Categories
Uncategorized

Straw Man Proposal: Every Regex Should Have Its Own Class

Regular expressions are commonly written very casually on the fly based on some known examples. Regexes are densely packed with logic that is often a matter of one’s personal style as much as intentional decisions about what that regex should match or not. Many choices are overlooked or made unintentionally by the platform executing the regex. Some examples include whether or not to match across lines, or whether to be greedy (if the author even knows what that means).

A regular expression is usually pure implementation (unless it has embedded comments, which I’ve yet to see in the wild). I have a rule of thumb that most code logic should have two parts: what and how. Any non-trivial piece of logic should be wrapped in a function or class so that the next person coming by doesn’t have to execute the logic in their head to know what it’s doing. They can assume that the code does what it says it does unless they have further reason to doubt it. You could say this is another way of talking about the Single Level of Abstraction Principle.

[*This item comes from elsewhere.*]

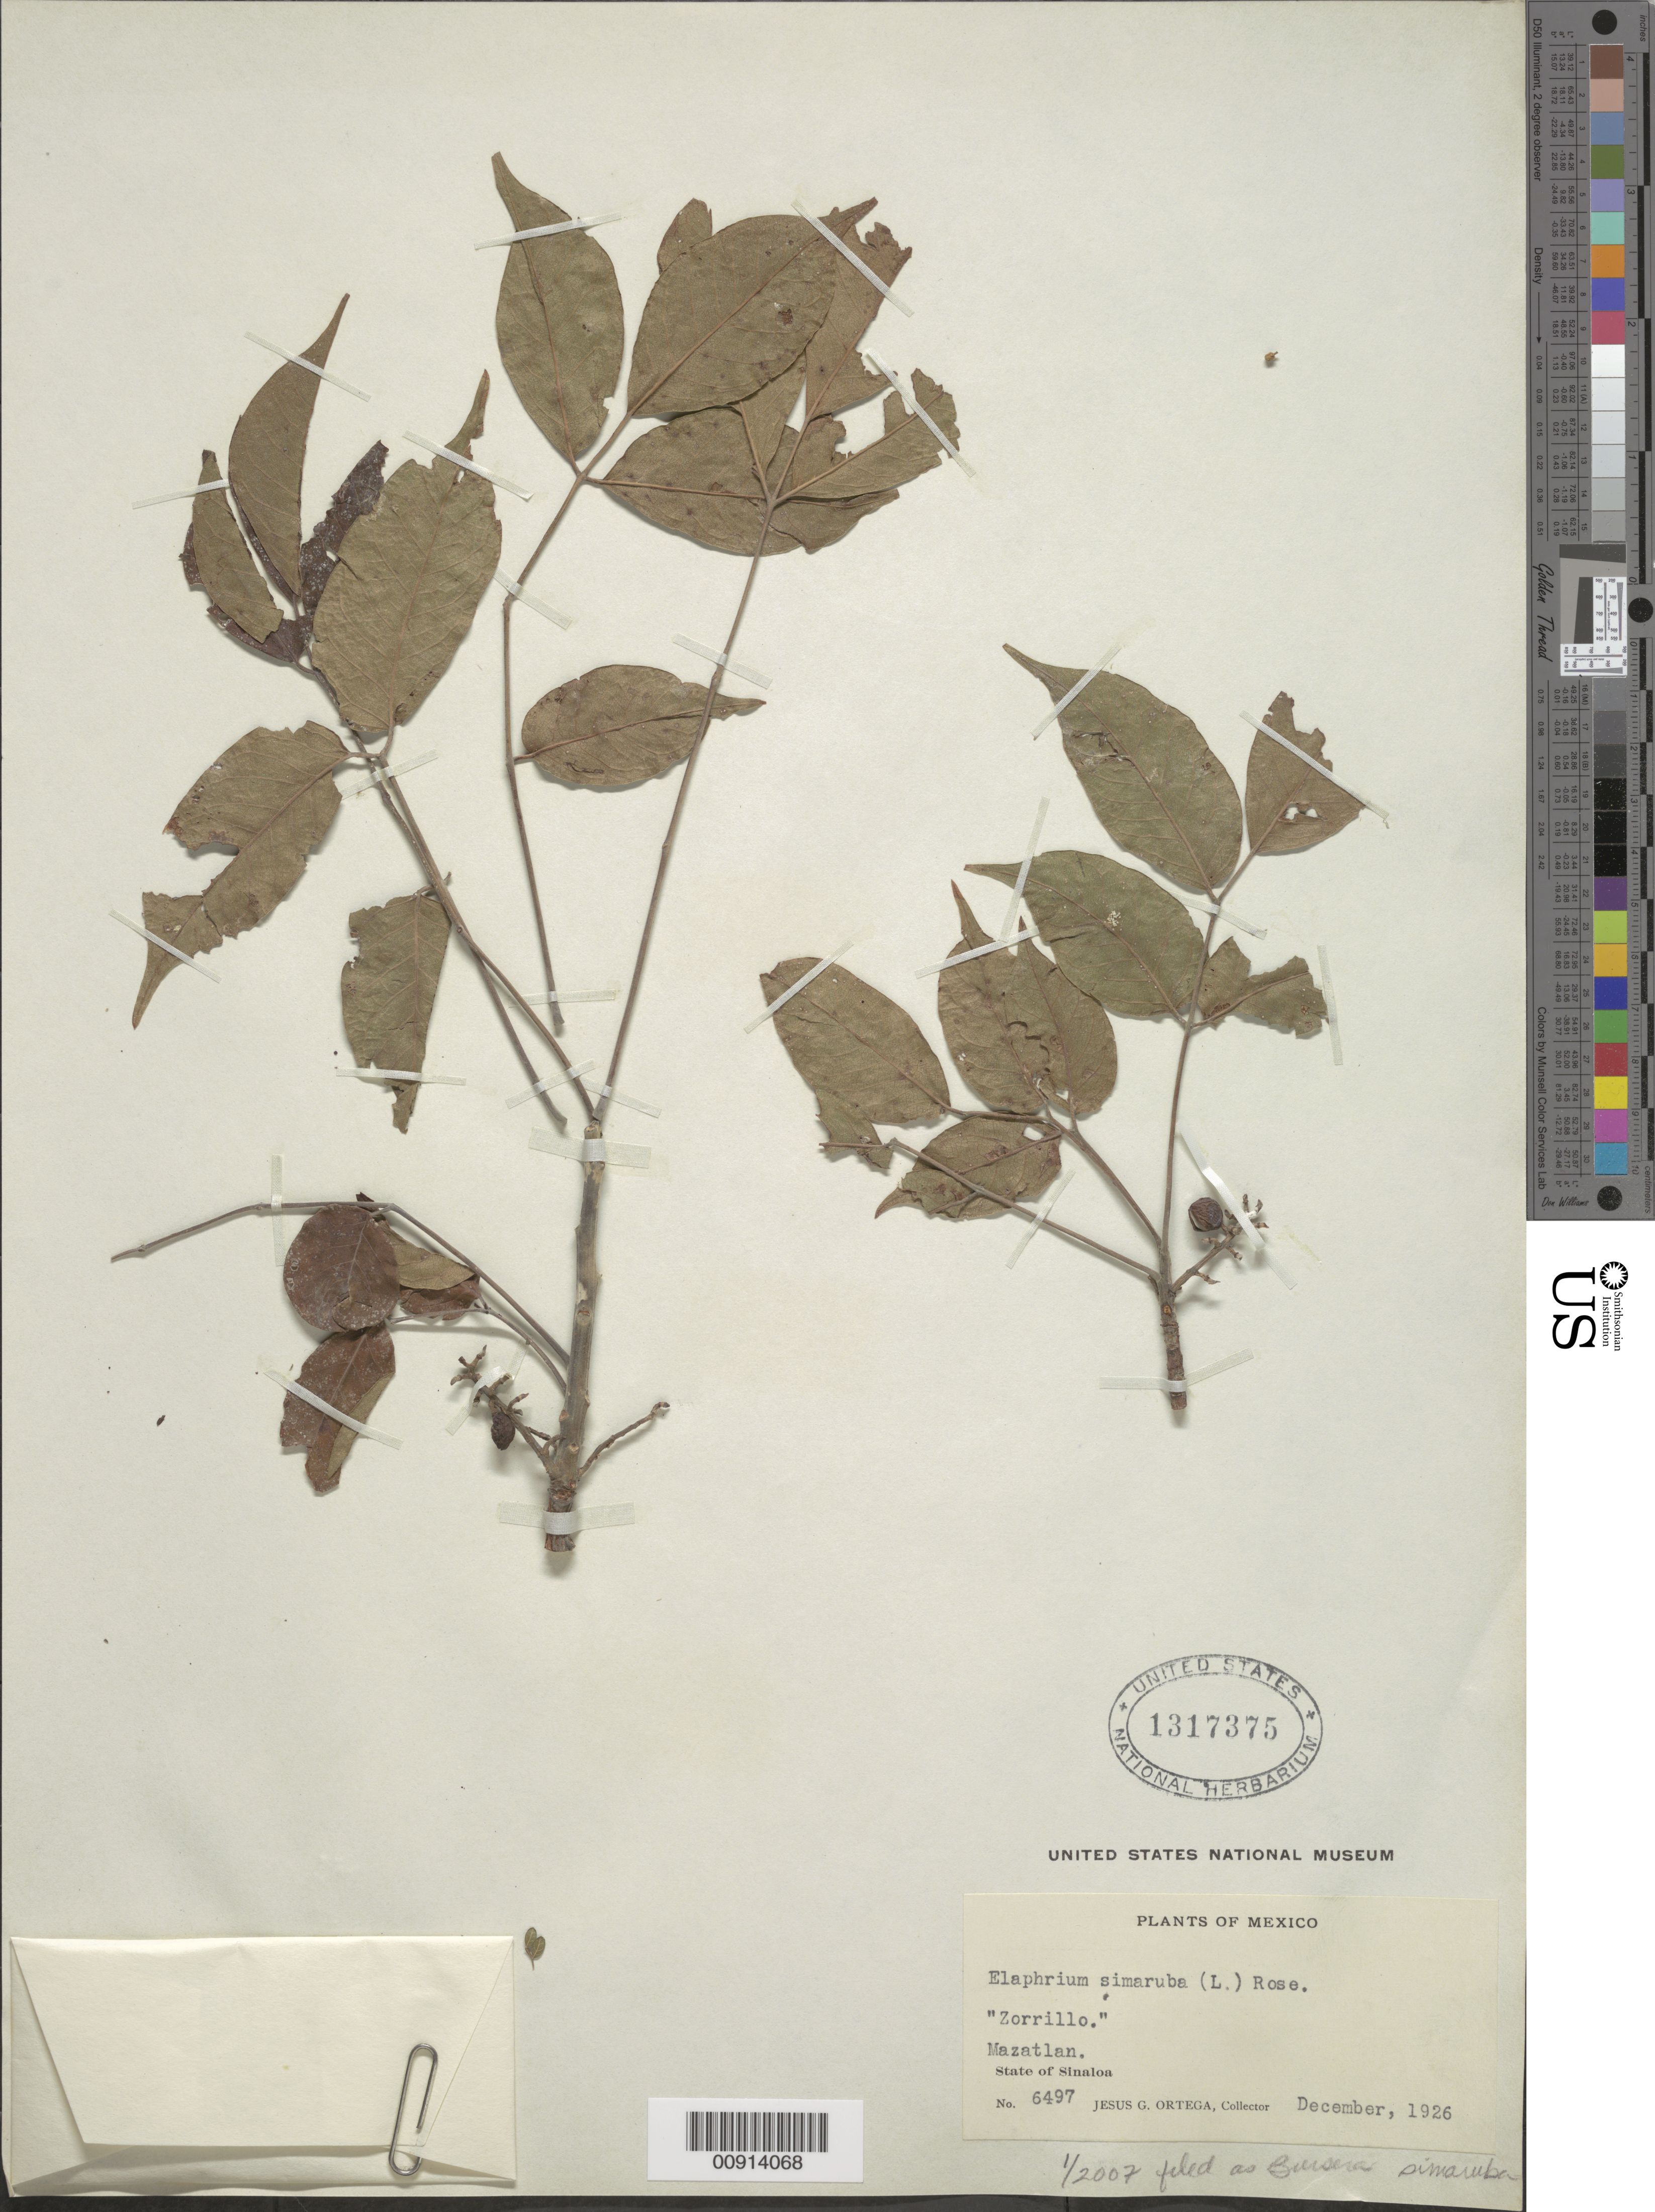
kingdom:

The most important reason to give every regex its own class is for unit testing. Every regex should be accompanied with a set of examples of what it’s intended to match. Every regex represent bugs waiting to happen, so creating it initially with a set of unit tests prevent regressions of the original test cases and encourage accumulation of additional regressions tests.

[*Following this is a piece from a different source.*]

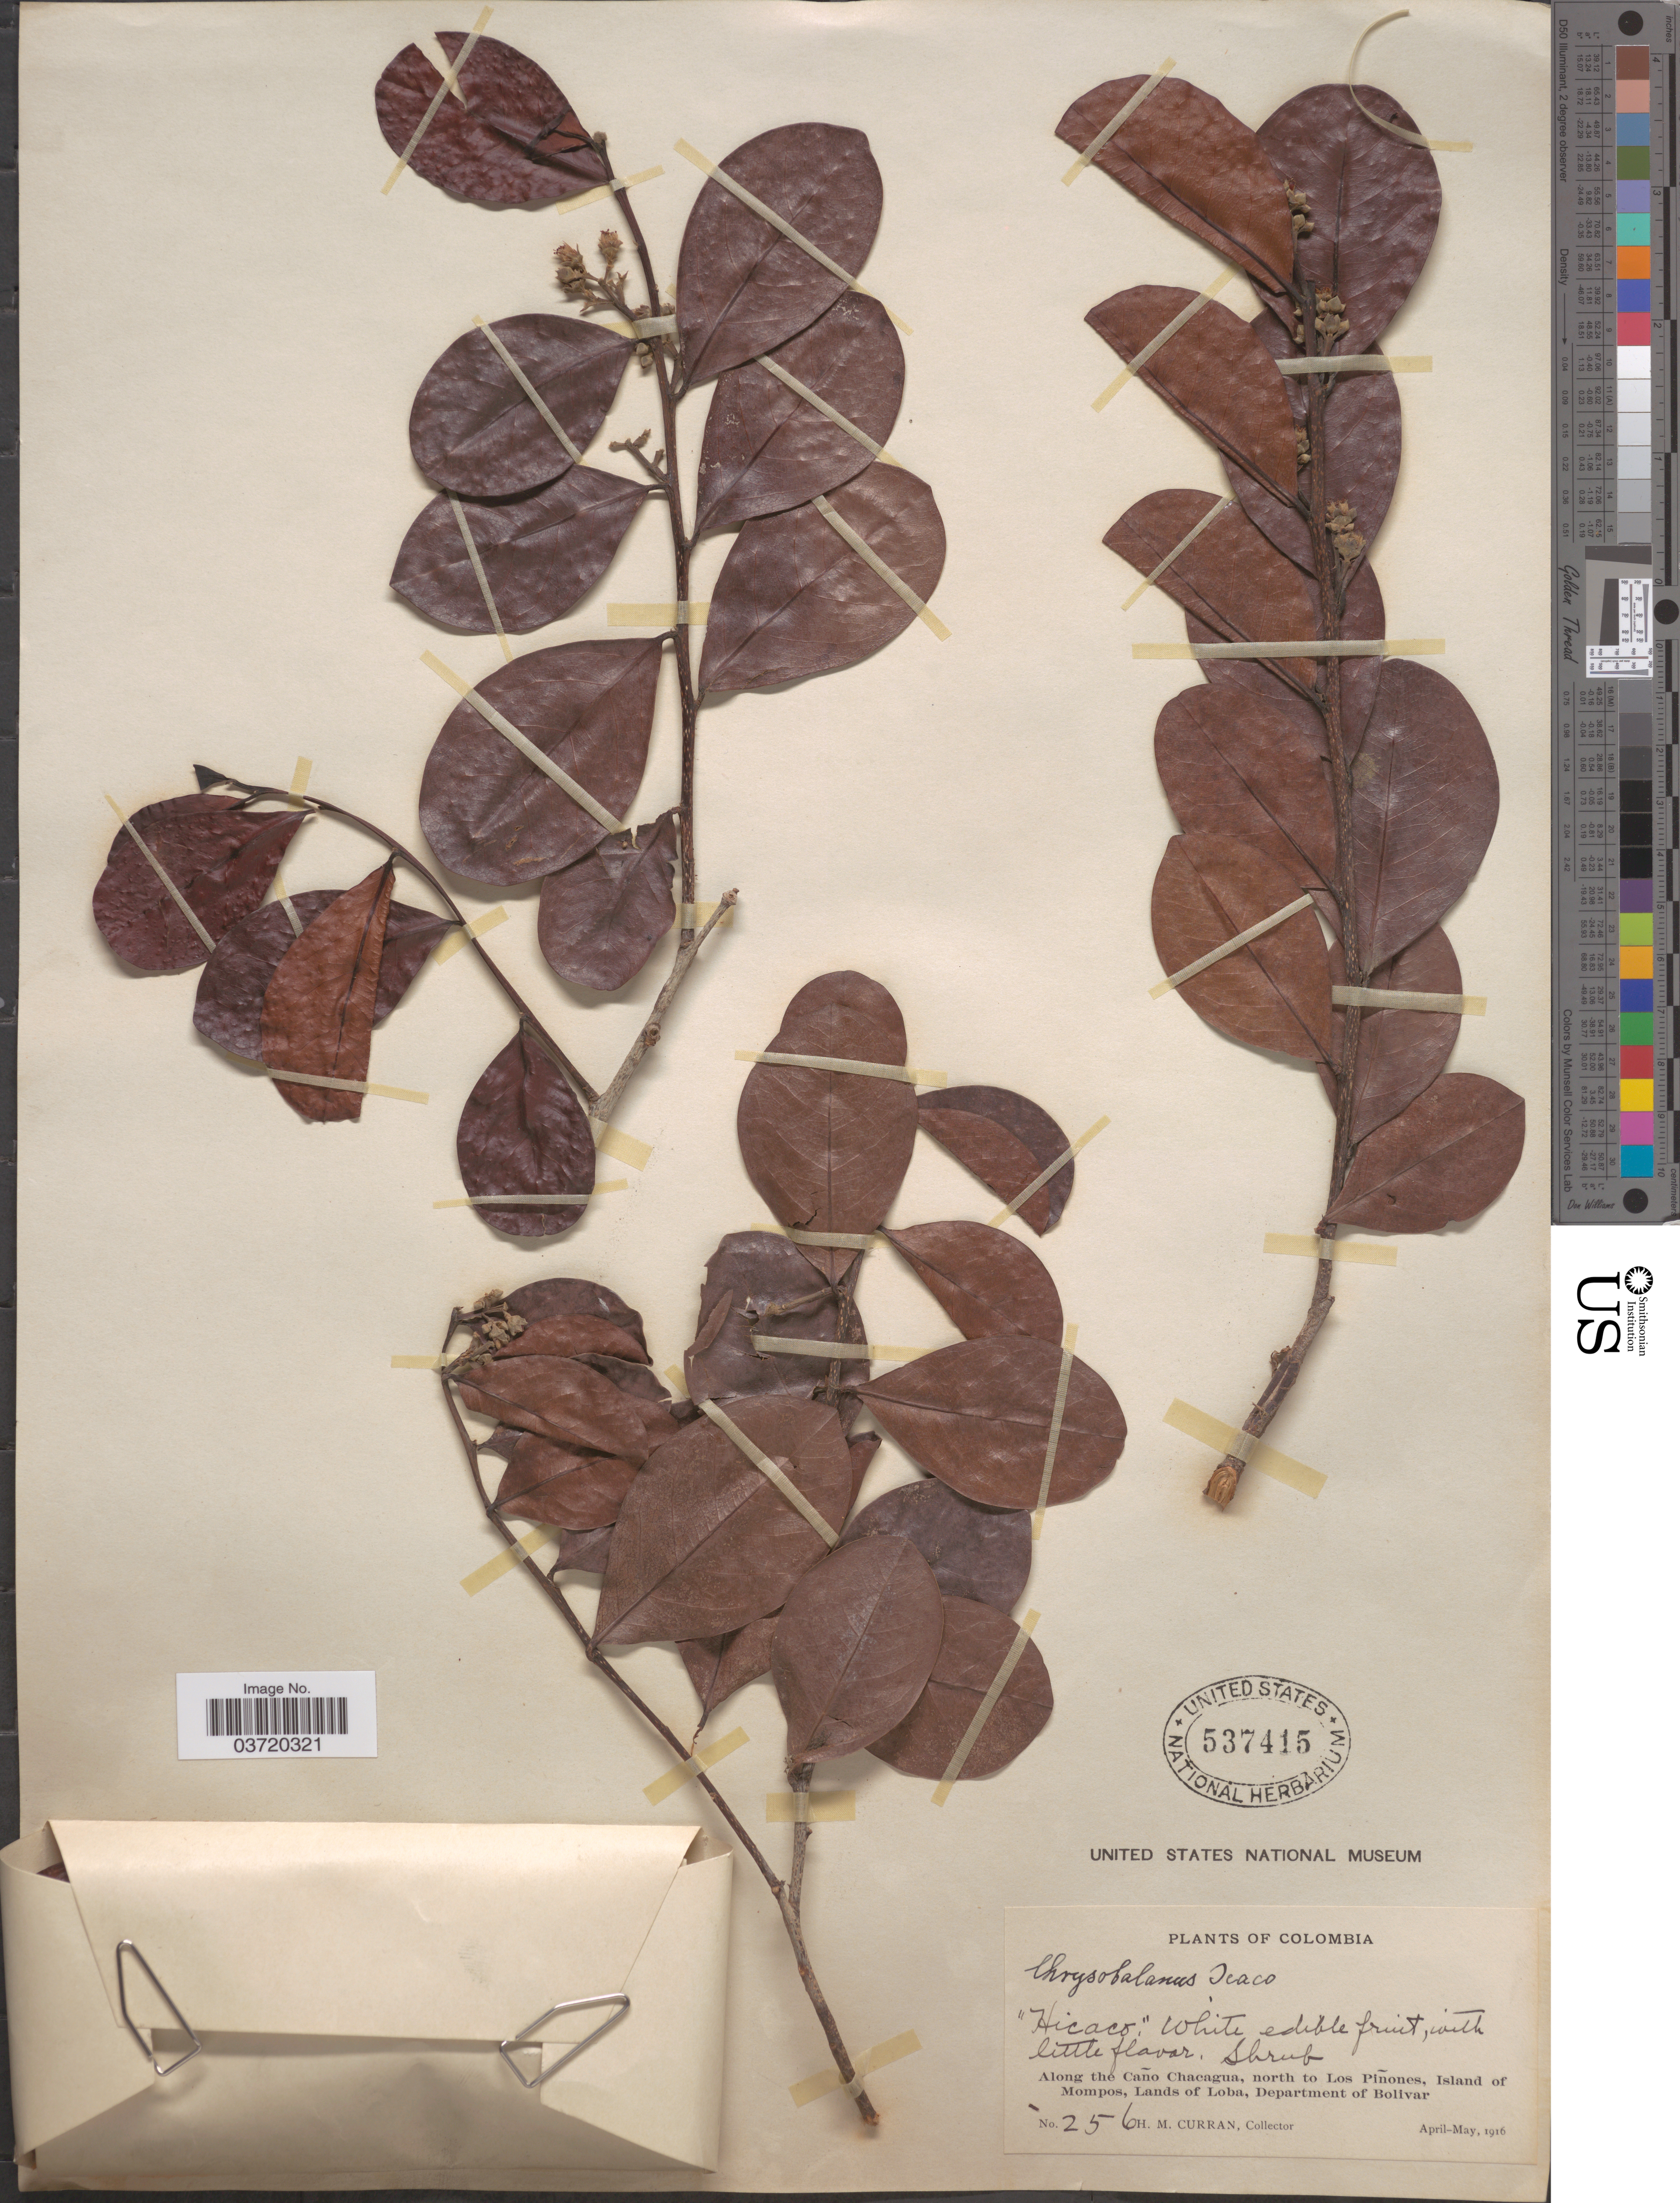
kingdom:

Unit testing is a great mental hack to get around happy-path bias. I think regexes are naturally prone to happy-path bias.

Counter: Why not just a function?

Response: Not a bad point. I’m more confident in stating the proposal “Don’t use a regex directly”. In the programming cultures I had in mind, by which I mean those passionate about testing, static functions are frowned upon to the point that even if there’s not a good reason against one in a particular case, a true class is considered better style probably for consistency’s sake. In an FP codebase, I wouldn’t begrudge a regex wrapped in a function.

Counter: What about a checklist for writing regexes? To make sure you’ve considered subtleties like greediness.

Response: That makes sense in the imaginary world where code is written once and seldom changed. In the real world where code is a living document, tests ensure continued compliance.